There are countless articles reporting on the rise in the price of energy or raw materials ("oil at its highest level in 3 years", "gas prices soar", "silicon: +300% in 2 months", "magnesium shortage"...). This situation is putting pressure on salaries and we are already seeing the emergence of strike movements based on salary demands (the "Striketober" movement in the United States), bringing back fears of inflation.

We interviewed specialists, including commodity traders, to understand whether this situation was mainly cyclical or structural.

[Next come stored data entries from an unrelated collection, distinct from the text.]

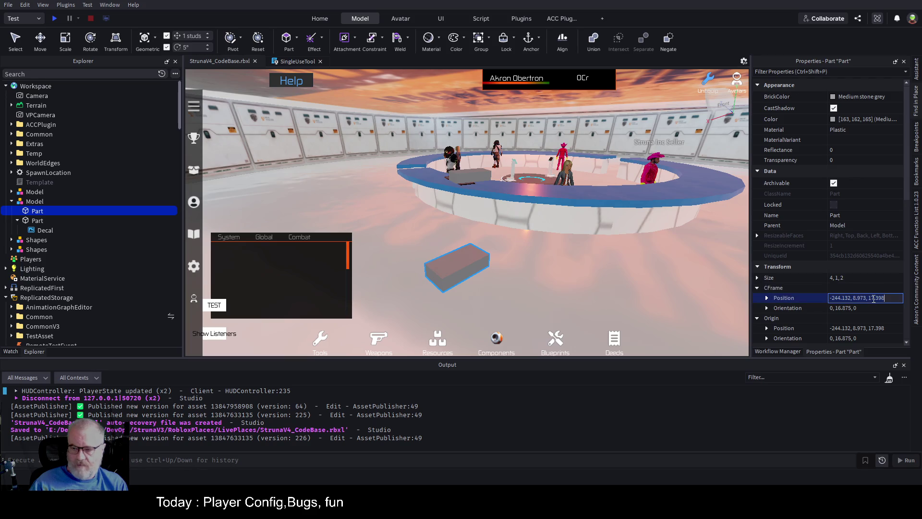
{"action": "left_click", "coordinate": [43, 221]}
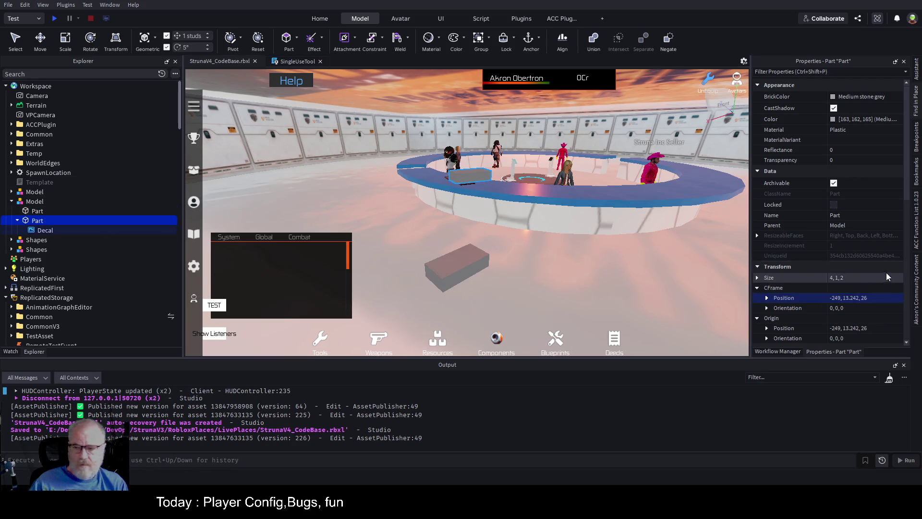
{"action": "left_click", "coordinate": [902, 299]}
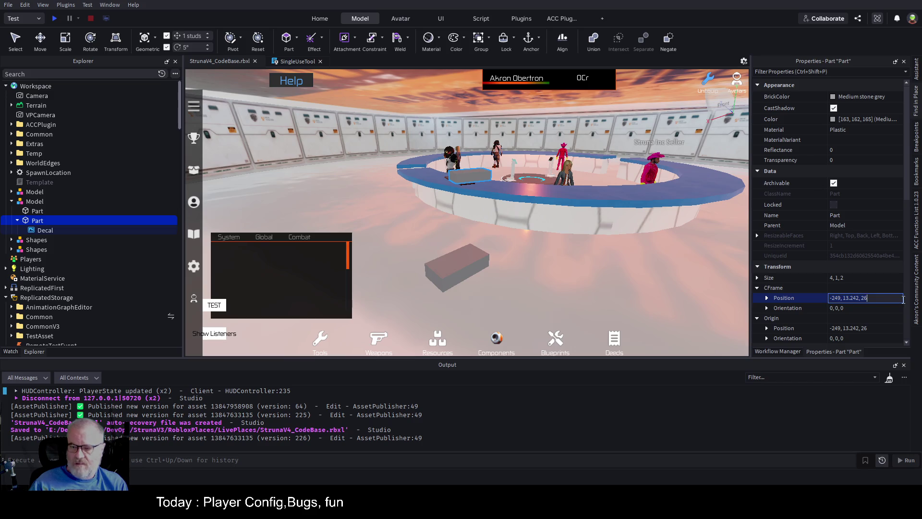
{"action": "type", "text": "-244.132, 8.973, 17.398"}
{"action": "key", "text": "Return"}
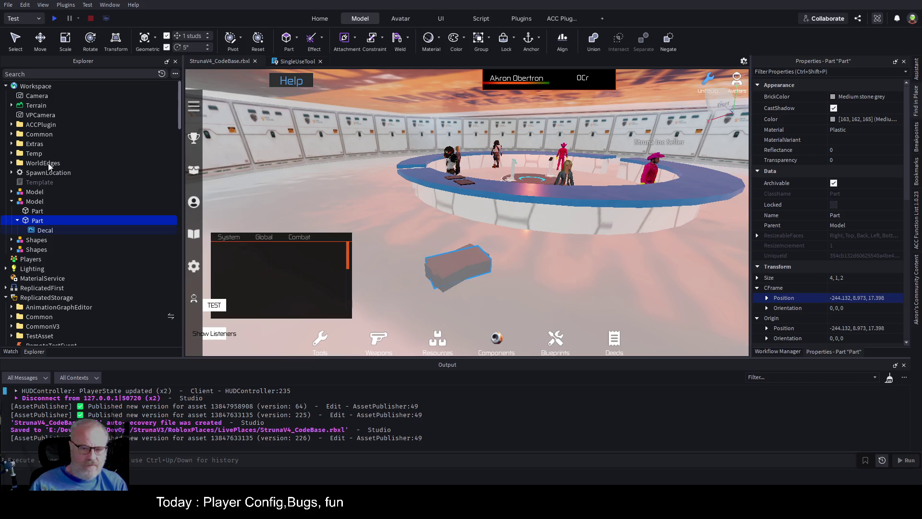
Switch the Decal's Face to Front, then back to Top
{"action": "left_click", "coordinate": [46, 231]}
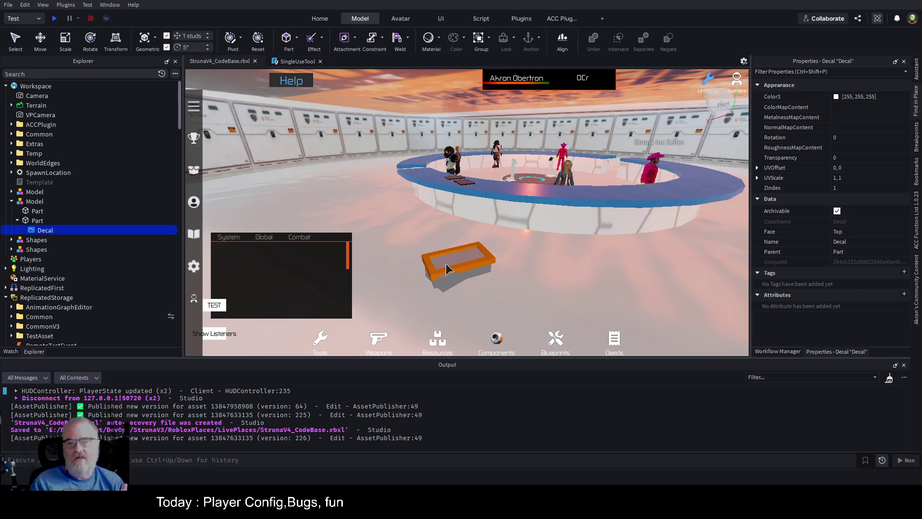
{"action": "left_click", "coordinate": [447, 270]}
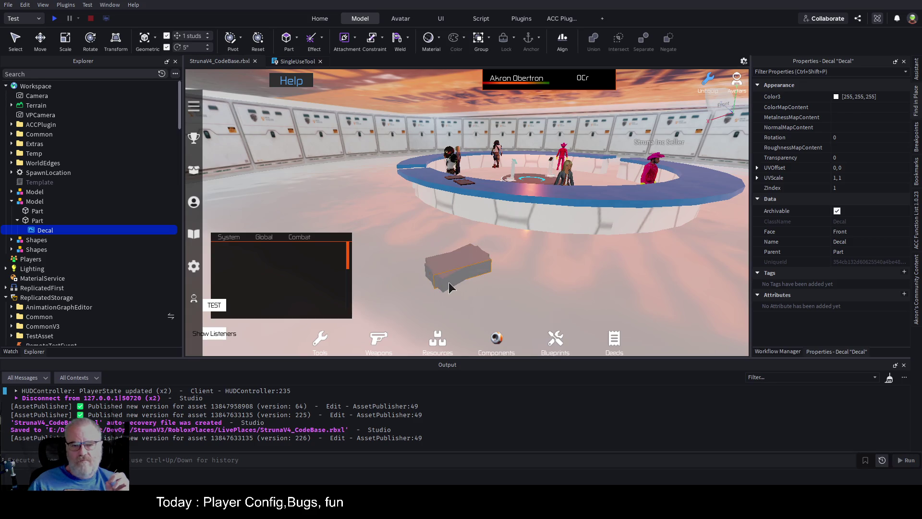
{"action": "left_click", "coordinate": [439, 271]}
Scale the Decal Part into a flat 7.731 × 0.001 × 5.165 sheet
{"action": "left_click", "coordinate": [37, 212]}
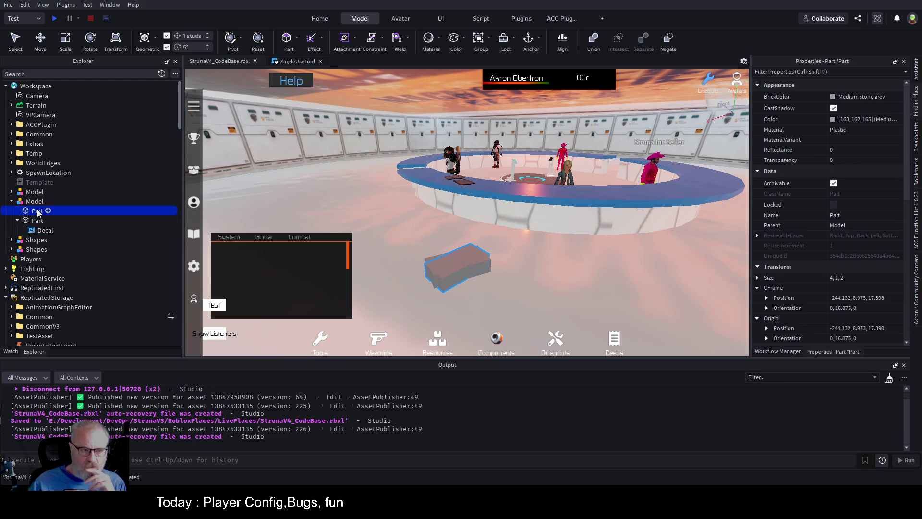
{"action": "left_click", "coordinate": [37, 221]}
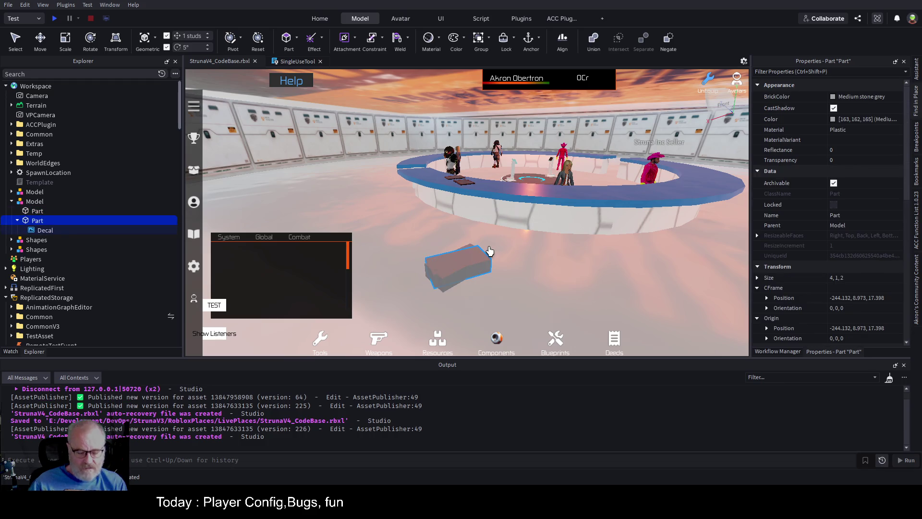
{"action": "key", "text": "ctrl+4"}
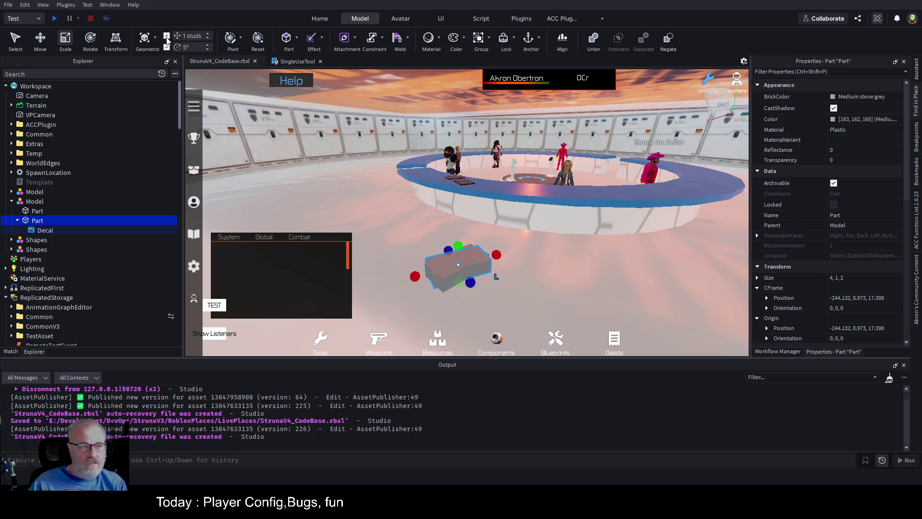
{"action": "mouse_move", "coordinate": [458, 246]}
{"action": "left_mouse_down"}
{"action": "mouse_move", "coordinate": [456, 260]}
{"action": "mouse_move", "coordinate": [518, 252]}
{"action": "left_mouse_up"}
{"action": "left_click_drag", "start_coordinate": [415, 282], "coordinate": [392, 294]}
{"action": "left_click_drag", "start_coordinate": [475, 287], "coordinate": [483, 301]}
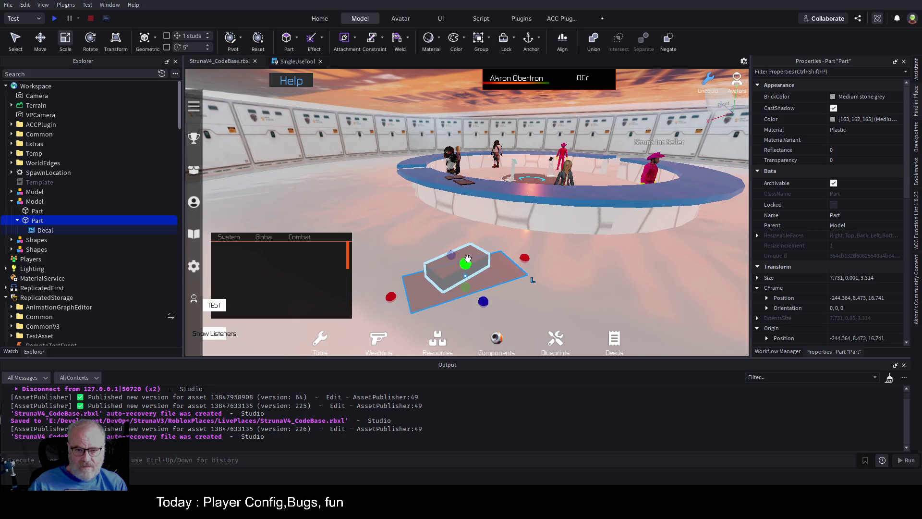
{"action": "left_click_drag", "start_coordinate": [452, 255], "coordinate": [437, 233]}
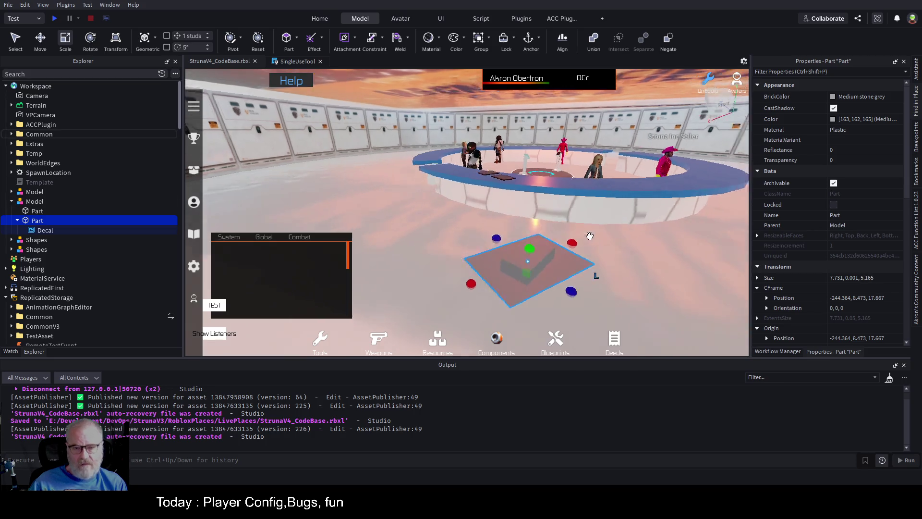
{"action": "key", "text": "Right"}
{"action": "key", "text": "Right"}
{"action": "key", "text": "Right"}
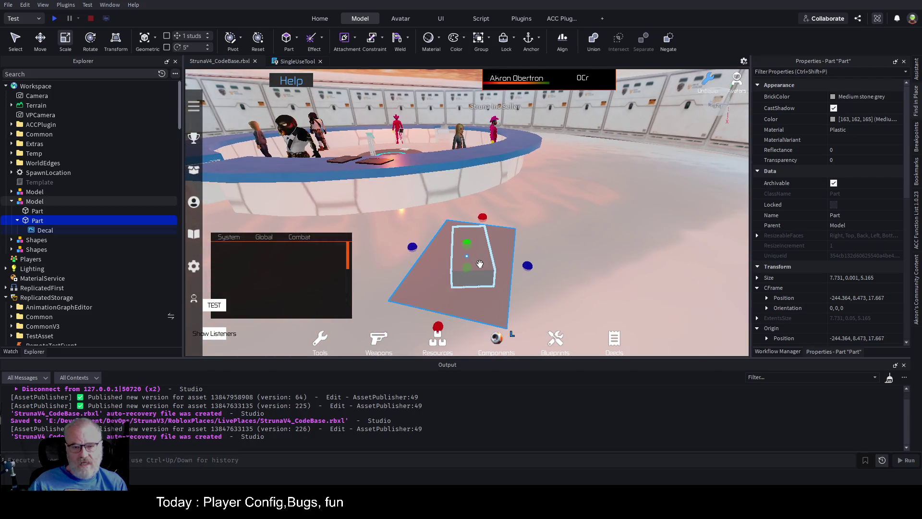
Narrow the plain block on the plate to 4, 1, 0.739
{"action": "left_click", "coordinate": [480, 264]}
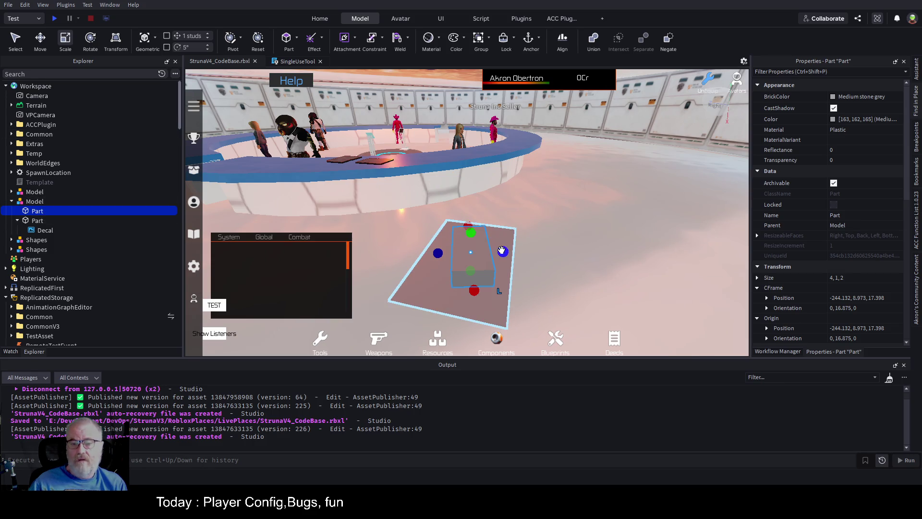
{"action": "left_click_drag", "start_coordinate": [502, 250], "coordinate": [480, 252]}
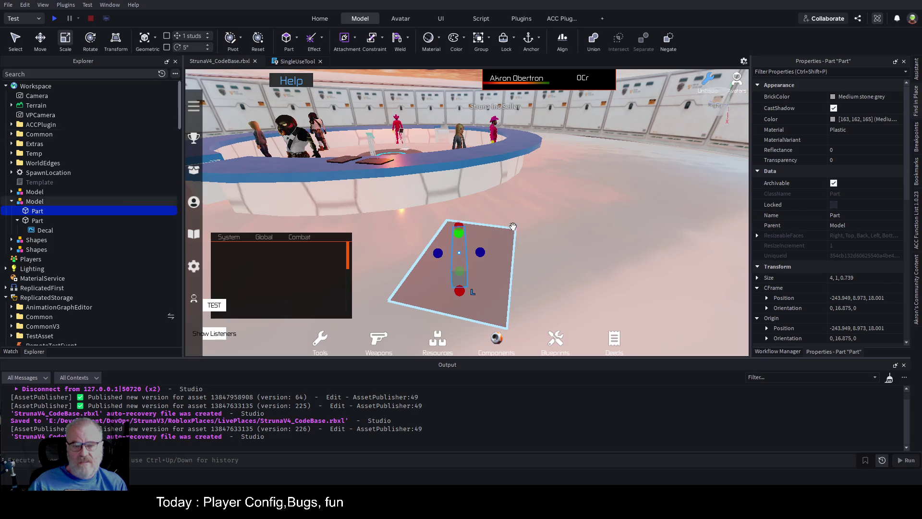
{"action": "left_click_drag", "start_coordinate": [513, 226], "coordinate": [648, 241]}
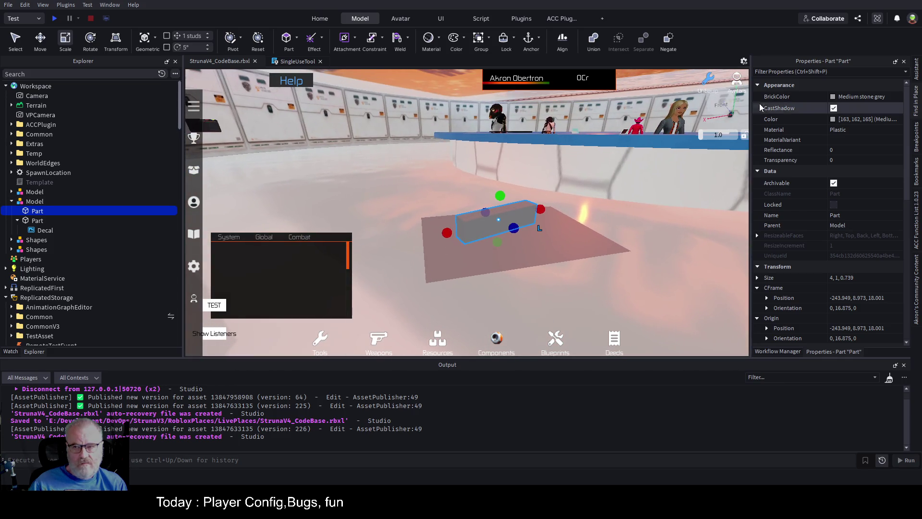
Colour the block green (85, 255, 127) and raise its height to about 1.388
{"action": "left_click", "coordinate": [798, 119]}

What we learned is that while so-called "normal" cycles may experience temporary tensions, notably due to China, certain structural factors are becoming fundamentally important and will have a very lasting impact on prices:

  • First and foremost, of course, is climate change. The best example is probably the "polar vortex" which has strongly disrupted crops in Brazil this year and generated strong price increases in coffee. Unfortunately, we can predict that climate change will only get worse.
  • Regulations, especially those to combat climate change, also play a role. For example, ethanol regulations have reduced corn production for food by a third, adding to the pressure on this market.
  • Finally, these tensions lead to greater fluctuations in the markets and attract speculators (in a context where “quantitative easing” has reduced the profitability of government bonds). And speculation accelerates fluctuations, both up and down.
The conclusion: these structural factors will last, further reinforcing market volatility. The consequence: find ways to adapt to this new situation in the consumer goods sector, which was relatively stable.

Consumers anticipate a price increase but struggle to justify it: they may therefore have an attitude of distrust.

In order to better understand consumers' expectations, we conducted a survey (France). It shows that:

  • 70% of consumers have heard about these price increases and they all think that they will be reflected in consumer goods.
  • On the other hand, two-thirds believe that these increases will not be justified, feeding the distrust they may already have towards brands.
  • On average, they think the increase will be 7.5%.

3 ways to remain competitive: are you ready?

If we exclude here the trends linked to national or international regulations, three angles seem interesting to us to explore for brands:

  • Price: in this particular context, it will become essential to precisely control the price elasticity of each product range.
  • Portfolio mix and optimization: price is relative to perceived benefit, and it is important to reinforce the category drivers (taste, texture, efficiency, formats, etc.) and to rationalize the portfolio (savings on listing, logistics, production, etc.). Our studies on assortment management show that in most cases, assortment reductions (up to 20%) are beneficial to brand sales.
  • Optimization of recipe/formula costs: Finally, we can also play on the composition of the products themselves, an initiative that can be combined with "clean label" projects.

PRS IN VIVO teams will continue to observe these developments and remain at your side to consolidate your competitiveness.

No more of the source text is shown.